Nitres wins DARPA contract for UV arrays
Nitres (Westlake, CA) has been awarded a $1.4 million contract by the Defense Advanced Research Projects Agency (DARPA; Washington, DC) to develop UV solar-blind focal-plane arrays. The contract is procured through the Air Force Materiel Command (Hanscom AFB; Bedford, MA). Potential applications of the arrays include chemical-pollution monitoring, biological sensing systems, and the monitoring of human UV exposure from the Sun's radiation. The award is a result of Nitres' experience with gallium nitride-based UV photodetectors.

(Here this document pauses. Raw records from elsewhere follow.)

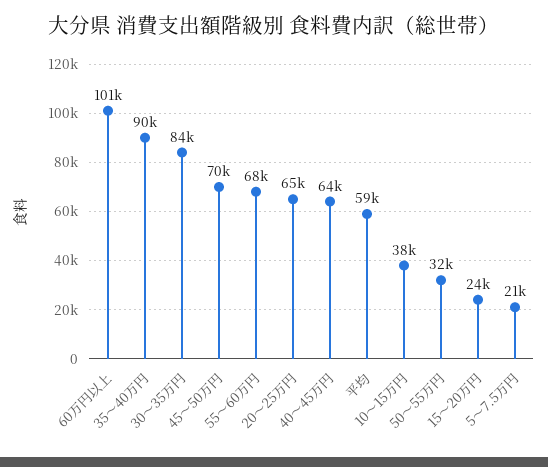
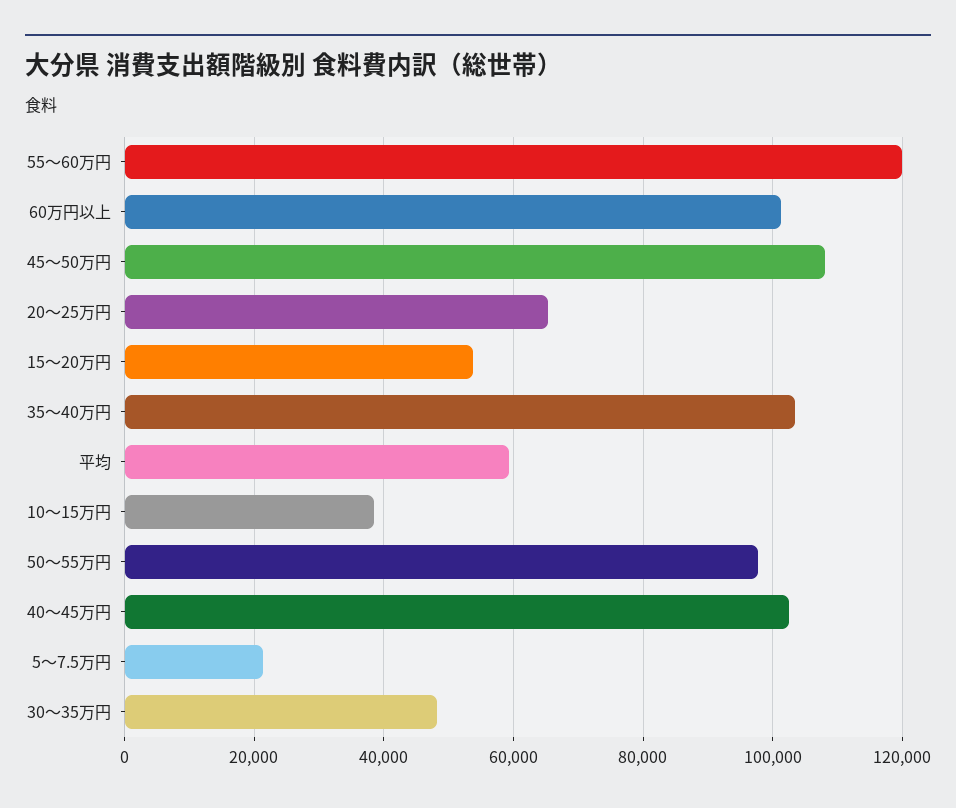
  {
    "60万円以上": 101000,
-   "35～40万円": 90000,
+   "35～40万円": 104000,
-   "30～35万円": 84000,
+   "30～35万円": 48000,
-   "45～50万円": 70000,
+   "45～50万円": 108000,
-   "55～60万円": 68000,
+   "55～60万円": 120000,
    "20～25万円": 65000,
-   "40～45万円": 64000,
+   "40～45万円": 102000,
    "平均": 59000,
    "10～15万円": 38000,
-   "50～55万円": 32000,
+   "50～55万円": 98000,
-   "15～20万円": 24000,
+   "15～20万円": 54000,
    "5～7.5万円": 21000
  }

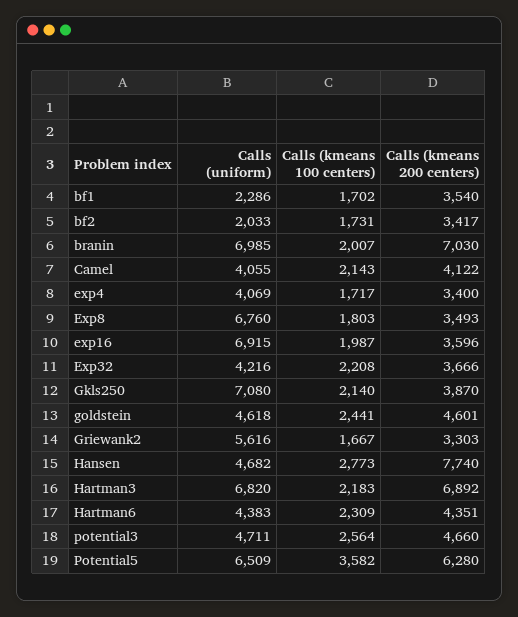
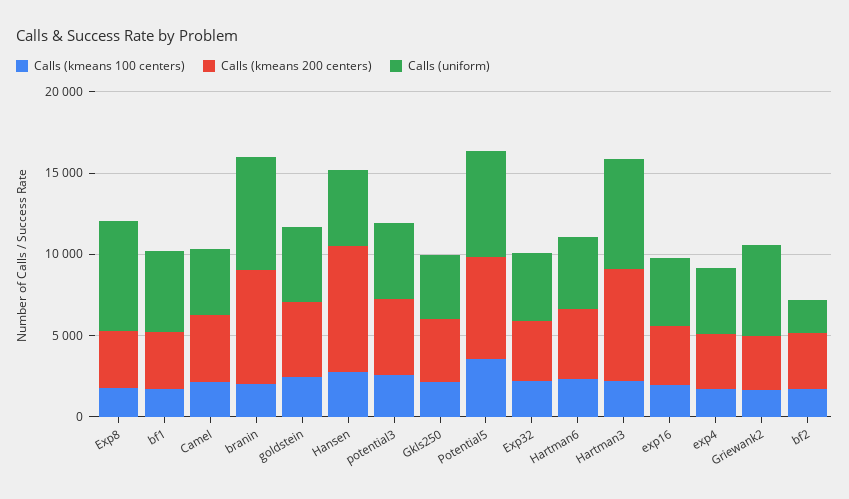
  {
    "Calls (uniform)": {
-     "bf1": 2286,
+     "bf1": 5000,
      "bf2": 2033,
      "branin": 6985,
      "Camel": 4055,
      "exp4": 4069,
      "Exp8": 6760,
-     "exp16": 6915,
+     "exp16": 4000,
      "Exp32": 4216,
-     "Gkls250": 7080,
+     "Gkls250": 4000,
      "goldstein": 4618,
      "Griewank2": 5616,
      "Hansen": 4682,
      "Hartman3": 6820,
      "Hartman6": 4383,
      "potential3": 4711,
      "Potential5": 6509
    },
    "Calls (kmeans 100 centers)": {
      "bf1": 1702,
      "bf2": 1731,
      "branin": 2007,
      "Camel": 2143,
      "exp4": 1717,
      "Exp8": 1803,
      "exp16": 1987,
      "Exp32": 2208,
      "Gkls250": 2140,
      "goldstein": 2441,
      "Griewank2": 1667,
      "Hansen": 2773,
      "Hartman3": 2183,
      "Hartman6": 2309,
      "potential3": 2564,
      "Potential5": 3582
    },
    "Calls (kmeans 200 centers)": {
      "bf1": 3540,
      "bf2": 3417,
      "branin": 7030,
      "Camel": 4122,
      "exp4": 3400,
      "Exp8": 3493,
      "exp16": 3596,
      "Exp32": 3666,
      "Gkls250": 3870,
      "goldstein": 4601,
      "Griewank2": 3303,
      "Hansen": 7740,
      "Hartman3": 6892,
      "Hartman6": 4351,
      "potential3": 4660,
      "Potential5": 6280
    }
  }

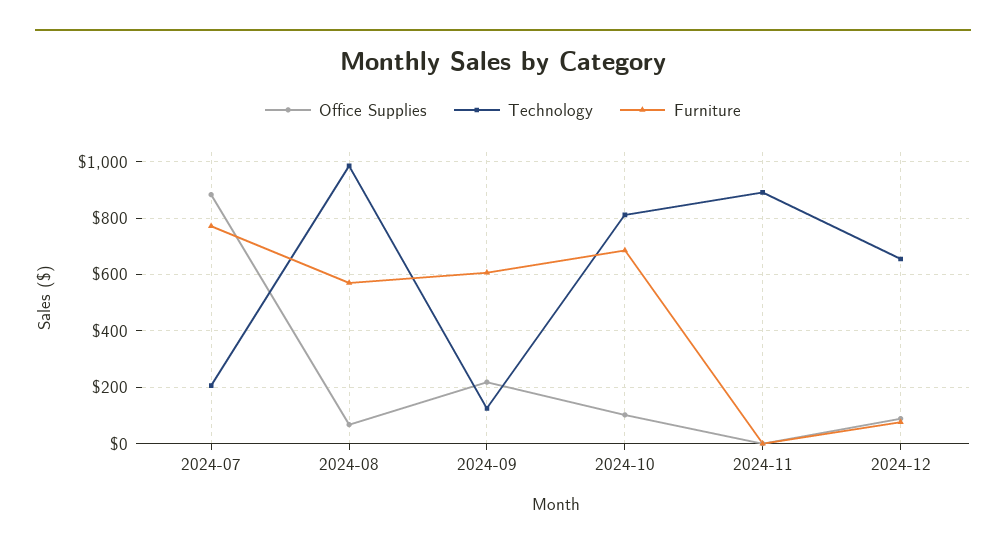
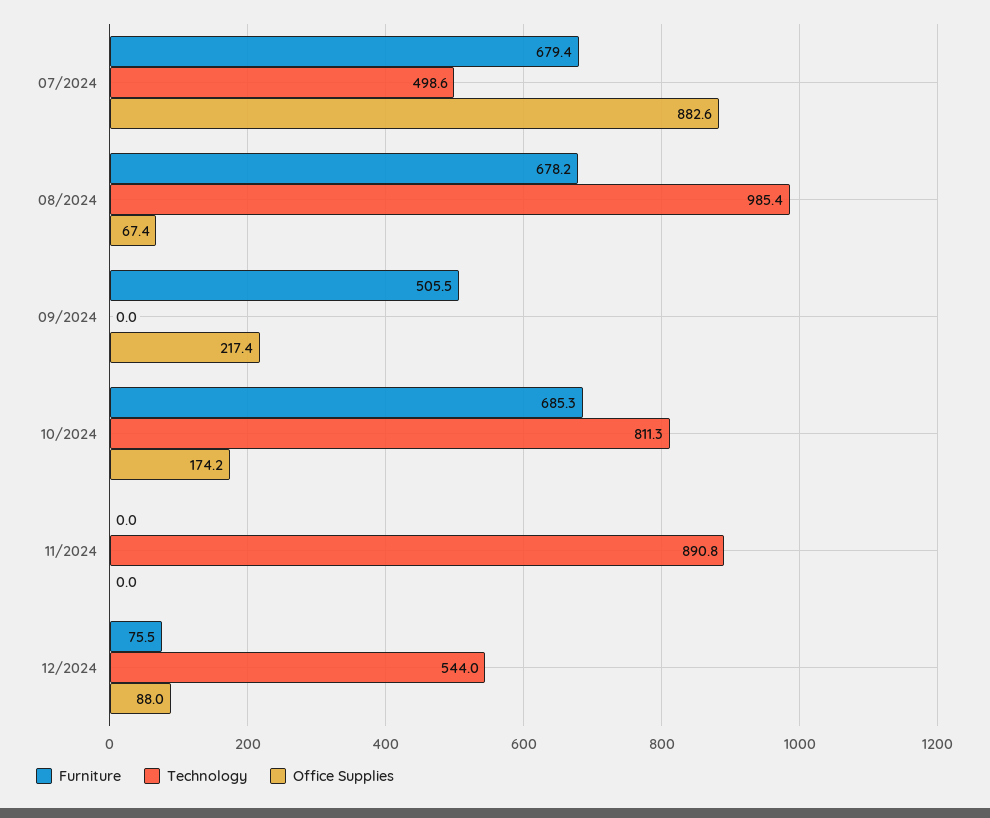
  {
    "Office Supplies": {
      "2024-07": 882.6,
      "2024-08": 67.4,
      "2024-09": 217.4,
-     "2024-10": 100,
+     "2024-10": 174.2,
      "2024-11": 0,
      "2024-12": 88
    },
    "Technology": {
-     "2024-07": 200,
+     "2024-07": 498.6,
      "2024-08": 985.4,
-     "2024-09": 125,
+     "2024-09": 0,
      "2024-10": 811.3,
      "2024-11": 890.8,
-     "2024-12": 650
+     "2024-12": 544
    },
    "Furniture": {
-     "2024-07": 775,
+     "2024-07": 679.4,
-     "2024-08": 575,
+     "2024-08": 678.2,
-     "2024-09": 600,
+     "2024-09": 505.5,
      "2024-10": 685.3,
      "2024-11": 0,
      "2024-12": 75.5
    }
  }

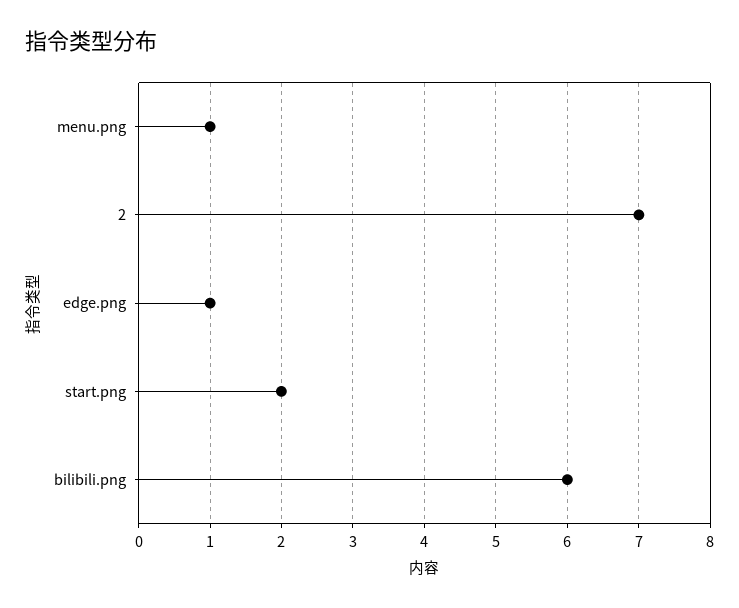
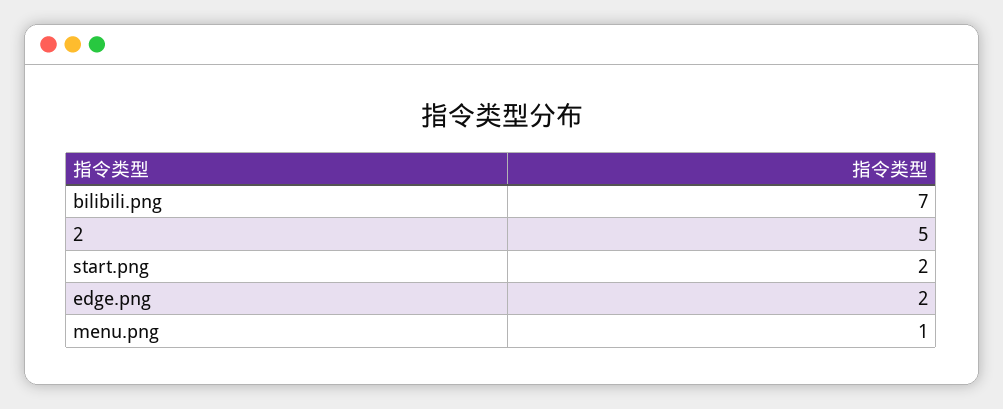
  {
    "menu.png": 1,
-   "2": 7,
+   "2": 5,
-   "edge.png": 1,
+   "edge.png": 2,
    "start.png": 2,
-   "bilibili.png": 6
+   "bilibili.png": 7
  }

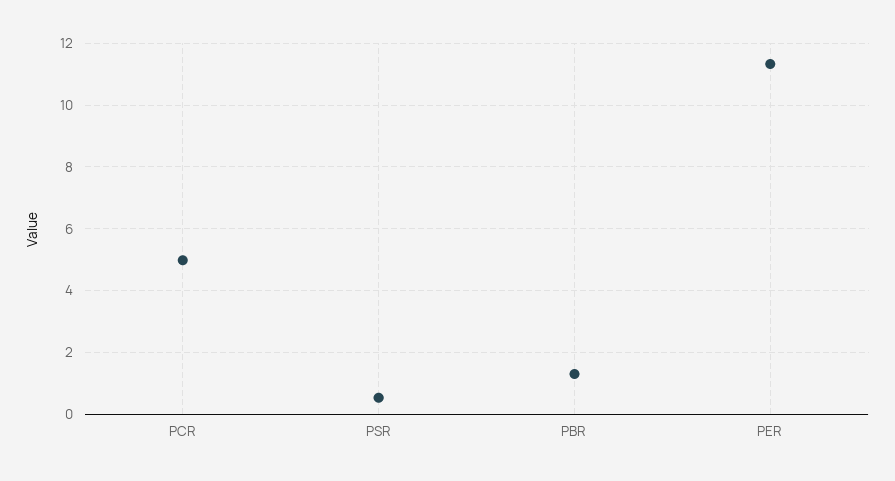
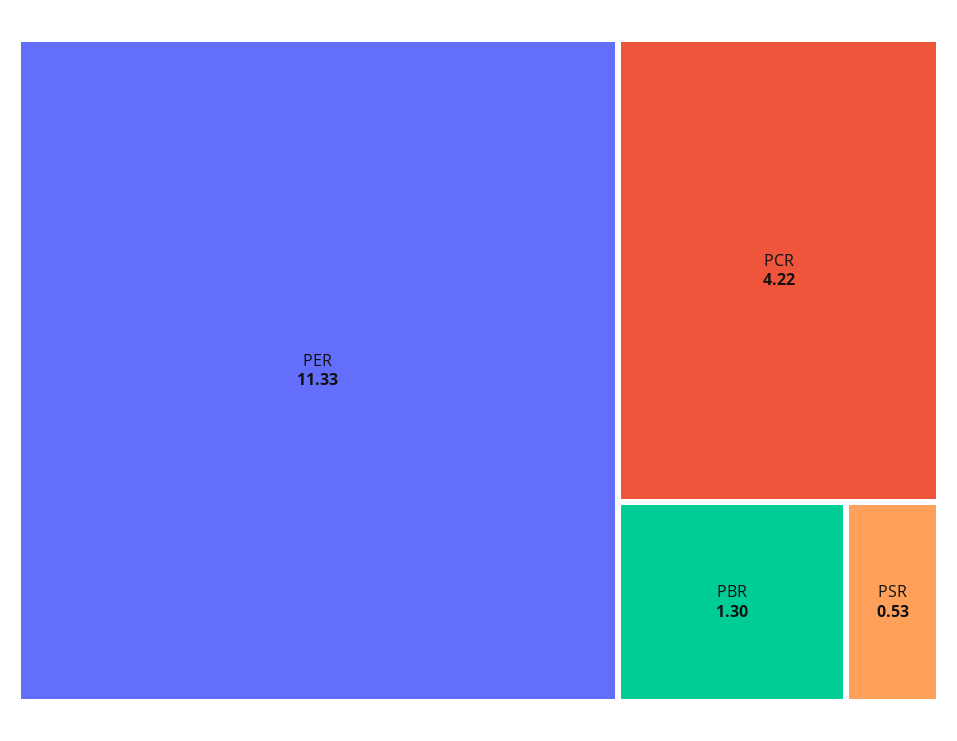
  {
-   "PCR": 5,
+   "PCR": 4.22,
    "PSR": 0.53,
    "PBR": 1.3,
    "PER": 11.33
  }

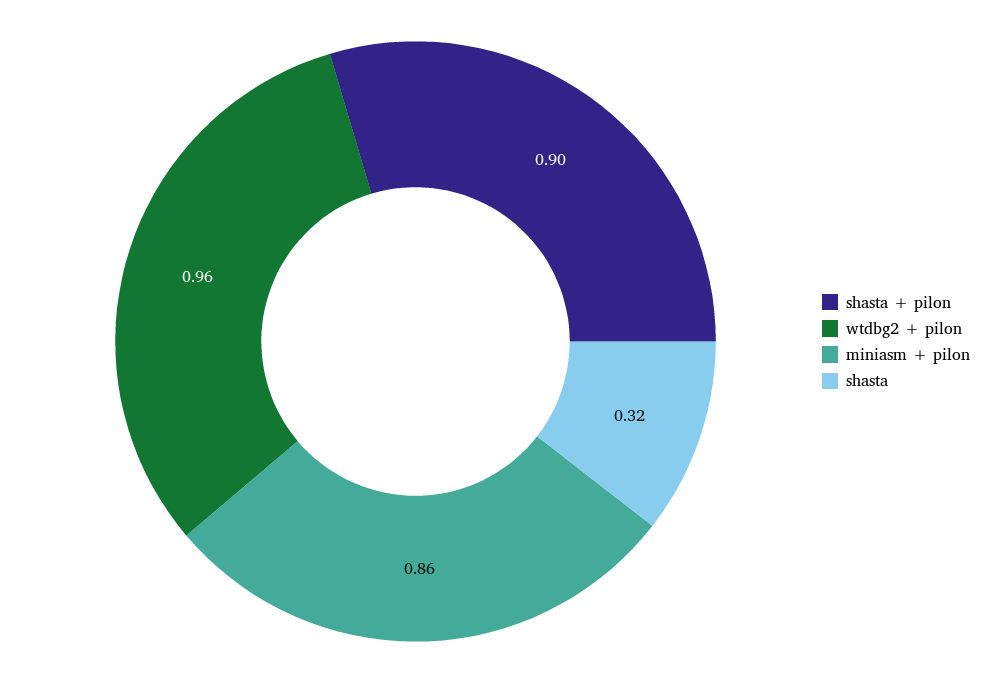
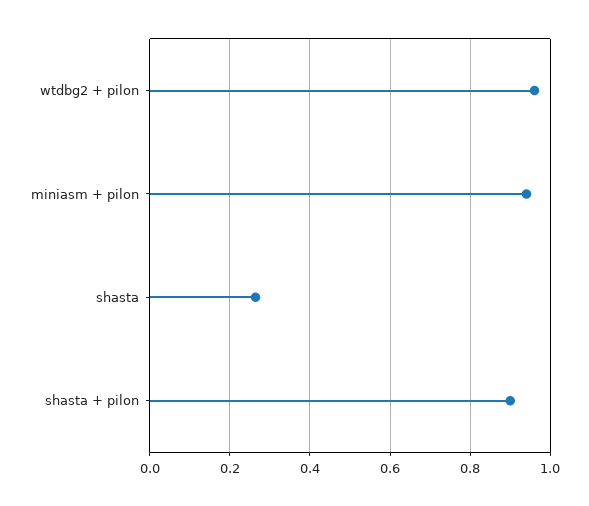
  {
    "shasta + pilon": 0.9,
    "wtdbg2 + pilon": 0.96,
-   "miniasm + pilon": 0.86,
+   "miniasm + pilon": 0.94,
-   "shasta": 0.32
+   "shasta": 0.26
  }

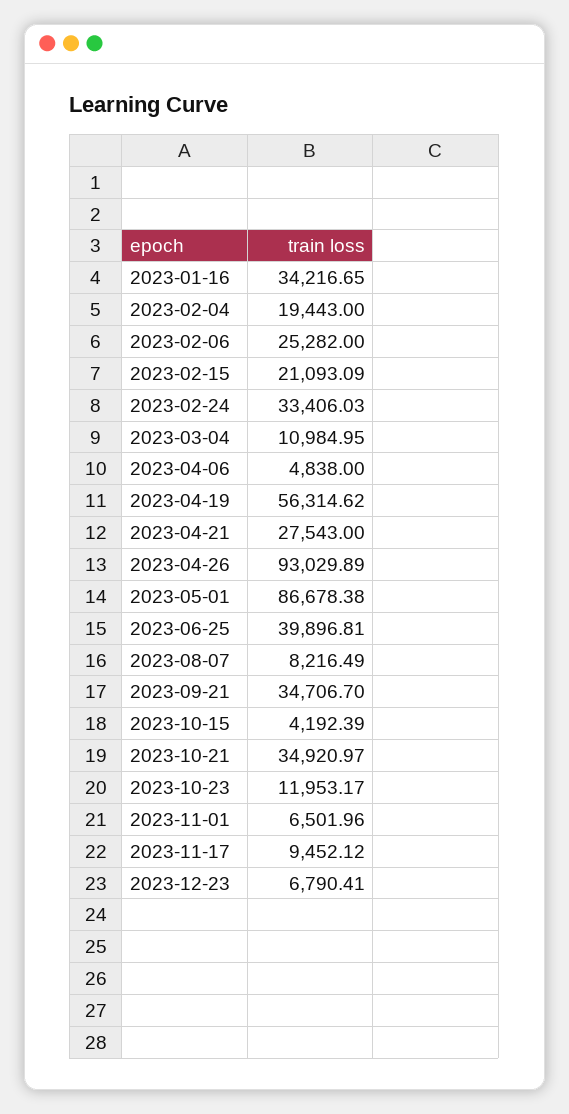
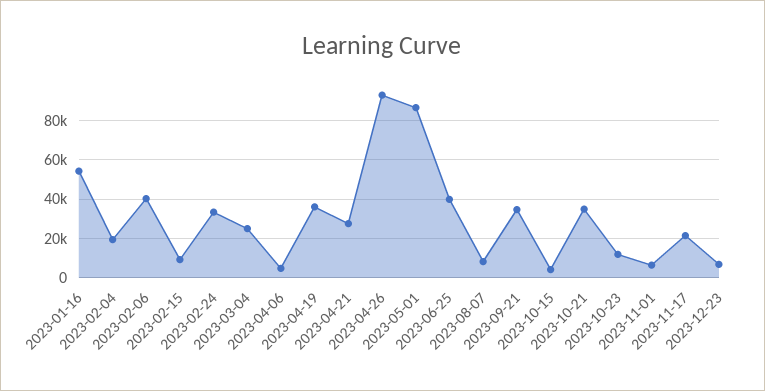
  {
-   "2023-01-16": 34216.65,
+   "2023-01-16": 55000,
    "2023-02-04": 19443,
-   "2023-02-06": 25282,
+   "2023-02-06": 40000,
-   "2023-02-15": 21093.09,
+   "2023-02-15": 10000,
    "2023-02-24": 33406.03,
-   "2023-03-04": 10984.95,
+   "2023-03-04": 25000,
    "2023-04-06": 4838,
-   "2023-04-19": 56314.62,
+   "2023-04-19": 35000,
    "2023-04-21": 27543,
    "2023-04-26": 93029.89,
    "2023-05-01": 86678.38,
    "2023-06-25": 39896.81,
    "2023-08-07": 8216.49,
    "2023-09-21": 34706.7,
    "2023-10-15": 4192.39,
    "2023-10-21": 34920.97,
    "2023-10-23": 11953.17,
    "2023-11-01": 6501.96,
-   "2023-11-17": 9452.12,
+   "2023-11-17": 20000,
    "2023-12-23": 6790.41
  }

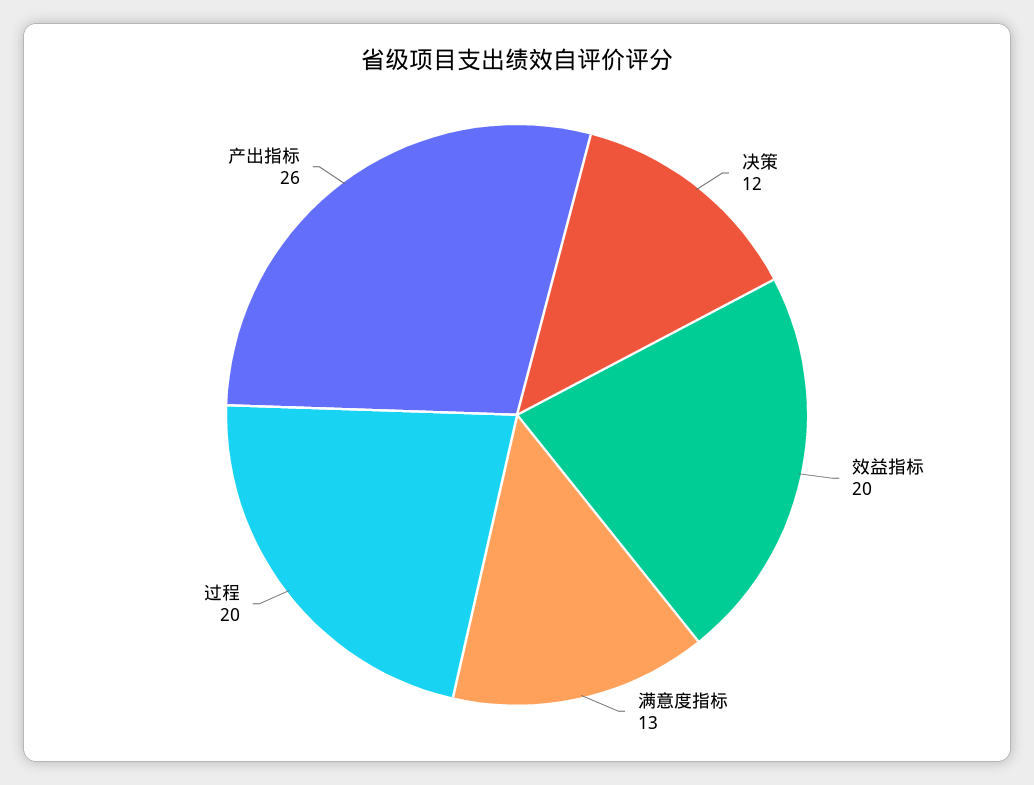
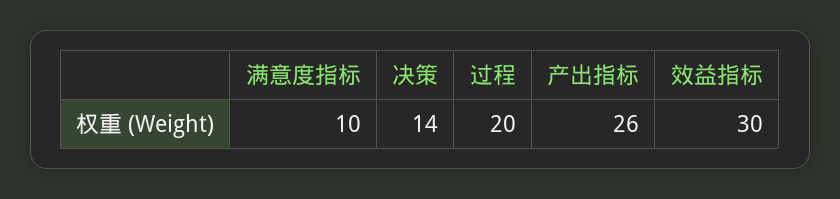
  {
-   "决策": 12,
+   "决策": 14,
-   "效益指标": 20,
+   "效益指标": 30,
-   "满意度指标": 13,
+   "满意度指标": 10,
    "过程": 20,
    "产出指标": 26
  }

Video Display Corp. buys IR technology from EEV
Cathode-ray-tube maker Video Display Corp. (VDC; Tucker, GA) has signed an asset purchase and license agreement with EEV (Elmsford, NY) for rights to certain IR camera-tube technology and inventory. Video Display Corp. will buy EEV's inventory of raw and finished stock as well as manufacturing equipment. In addition, VDC will receive an exclusive worldwide license to EEV's intellectual property and will fulfill all outstanding sales orders now booked at EEV and take over the IR Leddicon product line. Manufacturing and sales of the IR tubes will be transferred to VDC's Teltron division (Birdsboro, PA).
Also in the news . . .
NanoScience Corp. (Oxford, CT) won an SBIR grant from the NASA Goddard Space Flight Center (Greenbelt, MD) to develop high-gain, low-noise, silicon microchannel-plate technology. . . . STMicroelectronics (Geneva, Switzerland) is buying Arithmos (Santa Clara, CA), a developer of ICs for digital displays, in a deal that will likely be concluded in December 2000. . . . Universal Display Corp. (Ewing, NJ) received a $400,000 grant from the National Science Foundation to develop color displays based on stacked organic light-emitting-device technology.